Arnon Grunberg

Disconnection

Hazard

An important article by Elissa Ely in the health section of yesterday’s Times: ‘The staff at the homeless shelter where I worked for several years had long worried about him. He sat in the day hall, well tended and polite, reading chemistry textbooks with calm comprehension. At the moment, he was in the middle of a book written by a French philosopher in the 1930s; he was reading it in French.
He had no previous psychiatric history, no drug or alcohol problem. Someone without any overt chaos in his life accepted his state of homelessness without the least effort to modify it.
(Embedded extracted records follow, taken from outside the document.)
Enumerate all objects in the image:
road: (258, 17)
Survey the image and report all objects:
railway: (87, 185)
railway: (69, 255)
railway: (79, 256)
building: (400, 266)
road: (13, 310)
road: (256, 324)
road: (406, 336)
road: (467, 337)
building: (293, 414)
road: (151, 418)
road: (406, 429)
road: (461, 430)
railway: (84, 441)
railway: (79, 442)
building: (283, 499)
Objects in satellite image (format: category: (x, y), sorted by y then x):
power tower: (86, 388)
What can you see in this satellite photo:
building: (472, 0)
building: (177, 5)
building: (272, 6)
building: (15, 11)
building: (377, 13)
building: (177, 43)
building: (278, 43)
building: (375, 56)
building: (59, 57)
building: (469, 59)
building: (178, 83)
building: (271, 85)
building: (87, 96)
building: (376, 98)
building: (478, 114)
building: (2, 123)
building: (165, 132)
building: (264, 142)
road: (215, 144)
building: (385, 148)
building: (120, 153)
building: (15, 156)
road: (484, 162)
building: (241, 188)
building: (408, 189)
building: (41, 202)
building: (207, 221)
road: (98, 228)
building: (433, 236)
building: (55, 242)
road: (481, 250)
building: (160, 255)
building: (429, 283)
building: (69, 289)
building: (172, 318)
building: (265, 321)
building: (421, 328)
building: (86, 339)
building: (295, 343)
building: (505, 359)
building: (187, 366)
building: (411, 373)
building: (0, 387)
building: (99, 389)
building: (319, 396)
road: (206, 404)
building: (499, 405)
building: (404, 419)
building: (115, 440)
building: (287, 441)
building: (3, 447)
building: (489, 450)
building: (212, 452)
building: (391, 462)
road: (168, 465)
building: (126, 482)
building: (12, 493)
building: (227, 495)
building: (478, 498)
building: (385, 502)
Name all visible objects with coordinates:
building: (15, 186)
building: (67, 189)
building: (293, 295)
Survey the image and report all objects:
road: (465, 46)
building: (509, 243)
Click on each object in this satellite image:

It seemed unnatural.

(…)

There was another reason for his strategic disconnection. “Factually,” he said, “my attitude has been a hazard to others.” He told this story: For a few years he had shared an apartment with an alcoholic companion. They lived in compatible, side-by-side solitude, two bedrooms and a kitchen.
One morning, leaving the apartment, he passed his roommate slumped over the kitchen table. He did not pause to check on the man. He spent his day as usual. When he returned that evening, his roommate was still slumped over the table. If he had not been dead earlier, he was now.
There was no sensation of remorse or guilt, he said now. There was no sense that he should have taken investigative action that might have been life-saving, or that he should have fretted during the day, or considered coming home earlier.
From this episode, he drew two rational conclusions. First, his instincts about human situations were always wrong. Second, it was appropriate that a person with such dangerous attributes separate himself from the world.’

There is a case to be made for strategic disconnection.